MINAR 2017 runs in October at the Boulby Mine

A kilometre underground, in the Boulby Mine, around 30 scientists will gather until 20 October for the fifth underground campaign of MINAR (Mine Analogue Research) to develop science and technology for the robotic and human exploration of Mars and the Moon.


Researchers from institutions across Europe, NASA, The SETI Institute and the Kalam Centre India, as well as European Space Agency astronaut, Matthias Maurer will test drills, life detection equipment and new protocols for deep subsurface exploration.
The deep underground is the most promising environment for robotic and human explorers to understand about other planets and eventually to establish human outposts. MINAR will also continue studies of microbial life deep underground and will develop new curriculum materials and live links to the public as part of a wider educational initiative.

Boulby Mine is a 1.1 km deep active mine in the UK. It is constructed in giant salt deposits laid down quarter of a billion years ago in the Permian. The Zechstein Sea, which covered most of what is now Western Europe, resulted in the formation of kilometre thick salt sequences. The mine is comprised of over 1,000 km of roadways through these evaporites. Sites for study include brines and solid ancient salts in diverse salt types.

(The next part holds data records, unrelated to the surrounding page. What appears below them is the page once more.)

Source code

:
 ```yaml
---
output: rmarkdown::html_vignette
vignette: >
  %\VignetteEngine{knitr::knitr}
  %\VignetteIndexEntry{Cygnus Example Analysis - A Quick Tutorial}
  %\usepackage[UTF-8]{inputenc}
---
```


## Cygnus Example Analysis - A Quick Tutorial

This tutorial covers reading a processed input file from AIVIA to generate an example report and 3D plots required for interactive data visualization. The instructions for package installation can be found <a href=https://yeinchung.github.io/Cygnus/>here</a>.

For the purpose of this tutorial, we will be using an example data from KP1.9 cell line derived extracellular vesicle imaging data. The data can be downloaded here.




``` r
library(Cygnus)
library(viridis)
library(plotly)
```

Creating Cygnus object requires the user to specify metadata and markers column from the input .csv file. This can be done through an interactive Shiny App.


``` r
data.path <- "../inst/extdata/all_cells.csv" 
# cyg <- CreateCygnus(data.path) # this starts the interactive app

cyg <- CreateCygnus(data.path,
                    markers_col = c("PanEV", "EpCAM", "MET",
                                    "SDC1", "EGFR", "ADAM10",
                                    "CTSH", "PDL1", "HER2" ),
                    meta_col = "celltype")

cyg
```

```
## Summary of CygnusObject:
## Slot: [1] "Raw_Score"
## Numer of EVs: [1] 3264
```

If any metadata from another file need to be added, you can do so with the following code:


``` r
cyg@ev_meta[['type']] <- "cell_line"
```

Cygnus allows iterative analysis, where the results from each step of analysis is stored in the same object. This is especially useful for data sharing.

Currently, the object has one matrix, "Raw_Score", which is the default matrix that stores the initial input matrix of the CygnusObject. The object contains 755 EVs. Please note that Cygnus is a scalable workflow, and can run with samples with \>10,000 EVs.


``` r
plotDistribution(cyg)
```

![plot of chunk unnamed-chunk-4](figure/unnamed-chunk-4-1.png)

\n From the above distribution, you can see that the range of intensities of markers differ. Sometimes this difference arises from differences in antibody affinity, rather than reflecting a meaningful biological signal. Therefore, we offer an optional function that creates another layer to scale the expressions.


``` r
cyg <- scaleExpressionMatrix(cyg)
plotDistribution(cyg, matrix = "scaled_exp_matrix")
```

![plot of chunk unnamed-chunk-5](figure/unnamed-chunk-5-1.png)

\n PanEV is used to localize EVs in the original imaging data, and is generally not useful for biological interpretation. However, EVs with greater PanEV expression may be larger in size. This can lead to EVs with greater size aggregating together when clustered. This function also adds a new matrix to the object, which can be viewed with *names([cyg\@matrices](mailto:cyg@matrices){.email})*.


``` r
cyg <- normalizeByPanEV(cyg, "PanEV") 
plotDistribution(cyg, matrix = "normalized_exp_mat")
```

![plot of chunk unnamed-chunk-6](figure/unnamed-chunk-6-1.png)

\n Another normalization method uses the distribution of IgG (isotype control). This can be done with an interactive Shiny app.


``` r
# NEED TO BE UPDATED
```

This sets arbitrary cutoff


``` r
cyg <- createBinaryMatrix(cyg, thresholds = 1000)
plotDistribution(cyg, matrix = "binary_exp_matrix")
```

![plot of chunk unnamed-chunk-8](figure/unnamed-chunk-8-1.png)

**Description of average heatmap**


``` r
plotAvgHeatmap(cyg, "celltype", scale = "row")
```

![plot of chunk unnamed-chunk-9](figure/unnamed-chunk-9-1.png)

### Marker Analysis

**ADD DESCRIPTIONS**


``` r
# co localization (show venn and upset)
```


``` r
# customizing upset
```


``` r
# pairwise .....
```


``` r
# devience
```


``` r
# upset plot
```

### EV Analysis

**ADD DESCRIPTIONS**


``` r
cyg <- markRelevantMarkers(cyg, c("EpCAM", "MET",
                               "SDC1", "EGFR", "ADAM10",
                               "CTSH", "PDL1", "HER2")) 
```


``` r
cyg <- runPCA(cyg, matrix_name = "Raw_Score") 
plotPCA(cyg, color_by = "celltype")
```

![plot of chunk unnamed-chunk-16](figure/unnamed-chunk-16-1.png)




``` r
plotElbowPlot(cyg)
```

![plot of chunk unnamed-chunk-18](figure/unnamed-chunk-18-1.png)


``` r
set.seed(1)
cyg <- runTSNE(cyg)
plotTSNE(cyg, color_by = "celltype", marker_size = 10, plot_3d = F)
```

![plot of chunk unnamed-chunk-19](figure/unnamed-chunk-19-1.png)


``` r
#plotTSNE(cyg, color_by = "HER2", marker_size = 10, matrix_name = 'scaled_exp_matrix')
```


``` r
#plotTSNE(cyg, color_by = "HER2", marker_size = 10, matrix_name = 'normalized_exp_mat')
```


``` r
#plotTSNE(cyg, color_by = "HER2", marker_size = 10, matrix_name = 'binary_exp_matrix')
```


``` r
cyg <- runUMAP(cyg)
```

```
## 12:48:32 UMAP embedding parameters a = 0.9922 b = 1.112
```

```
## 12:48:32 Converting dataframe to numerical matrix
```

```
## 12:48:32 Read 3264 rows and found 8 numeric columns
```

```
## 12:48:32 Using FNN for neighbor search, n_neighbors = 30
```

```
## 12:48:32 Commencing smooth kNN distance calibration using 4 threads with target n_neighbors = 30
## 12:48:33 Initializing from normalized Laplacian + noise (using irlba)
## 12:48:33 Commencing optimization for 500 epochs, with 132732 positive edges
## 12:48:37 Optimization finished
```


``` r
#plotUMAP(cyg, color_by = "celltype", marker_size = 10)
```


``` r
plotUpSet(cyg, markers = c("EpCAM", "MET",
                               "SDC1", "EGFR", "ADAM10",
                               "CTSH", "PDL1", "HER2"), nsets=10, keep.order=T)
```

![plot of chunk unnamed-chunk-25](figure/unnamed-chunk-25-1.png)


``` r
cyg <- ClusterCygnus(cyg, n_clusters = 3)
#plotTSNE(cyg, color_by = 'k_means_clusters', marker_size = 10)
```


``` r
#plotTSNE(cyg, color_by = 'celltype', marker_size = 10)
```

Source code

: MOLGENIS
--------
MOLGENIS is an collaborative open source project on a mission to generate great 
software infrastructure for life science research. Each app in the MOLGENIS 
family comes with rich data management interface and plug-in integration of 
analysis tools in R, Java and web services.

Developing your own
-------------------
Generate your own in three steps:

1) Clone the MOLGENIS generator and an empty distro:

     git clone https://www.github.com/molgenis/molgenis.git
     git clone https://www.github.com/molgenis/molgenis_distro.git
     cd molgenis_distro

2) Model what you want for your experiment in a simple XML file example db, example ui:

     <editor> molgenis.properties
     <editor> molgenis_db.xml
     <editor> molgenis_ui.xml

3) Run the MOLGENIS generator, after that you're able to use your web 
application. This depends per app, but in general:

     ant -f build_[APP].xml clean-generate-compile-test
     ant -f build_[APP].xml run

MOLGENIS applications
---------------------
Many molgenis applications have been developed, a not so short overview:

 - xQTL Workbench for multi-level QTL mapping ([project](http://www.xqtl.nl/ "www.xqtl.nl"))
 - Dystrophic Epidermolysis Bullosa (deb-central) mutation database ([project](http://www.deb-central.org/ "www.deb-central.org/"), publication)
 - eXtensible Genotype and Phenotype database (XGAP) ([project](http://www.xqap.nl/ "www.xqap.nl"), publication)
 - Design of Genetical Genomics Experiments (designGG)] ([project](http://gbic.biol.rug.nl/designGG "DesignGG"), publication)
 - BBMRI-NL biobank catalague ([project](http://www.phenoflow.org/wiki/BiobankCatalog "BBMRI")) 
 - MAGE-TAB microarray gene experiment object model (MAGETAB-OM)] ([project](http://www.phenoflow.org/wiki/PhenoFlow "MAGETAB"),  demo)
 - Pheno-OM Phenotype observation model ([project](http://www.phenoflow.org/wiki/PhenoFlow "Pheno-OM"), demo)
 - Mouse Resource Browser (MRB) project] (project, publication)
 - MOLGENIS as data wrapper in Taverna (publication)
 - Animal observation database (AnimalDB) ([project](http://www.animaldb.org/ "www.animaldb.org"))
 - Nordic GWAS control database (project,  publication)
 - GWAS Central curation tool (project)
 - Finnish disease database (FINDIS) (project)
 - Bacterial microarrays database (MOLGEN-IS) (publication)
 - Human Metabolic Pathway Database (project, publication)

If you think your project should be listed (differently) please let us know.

For the last four years the mine has been home to MINAR (Mine Analog Research), an initiative run by the UK Centre for Astrobiology to do science and test technologies for planetary exploration. The work uses an astrobiology lab, BISAL (Boulby International Subsurface Astrobiology Laboratory), which is part of the Boulby Underground Laboratory.

The following science questions are examples of the areas investigated:
•what is the source and nature of deep subsurface gases (methane and hydrogen are common gases)?
•does ancient salt preserve viable organisms?
•what type of organisms inhabit deep brines?
•what biosignatures of life are preserved in deep salts?
•what are the mineralogical, and structural geological characteristics of evaporite deposits.

The work in Boulby can be applied to mining exploration and safety. As ores on Earth become of lower grade and difficult to remove, so technologies to improve mining efficiency and safety have become important. In addition, technology in a mine analogue might be used to mine asteroids and for mining on the Moon and Mars.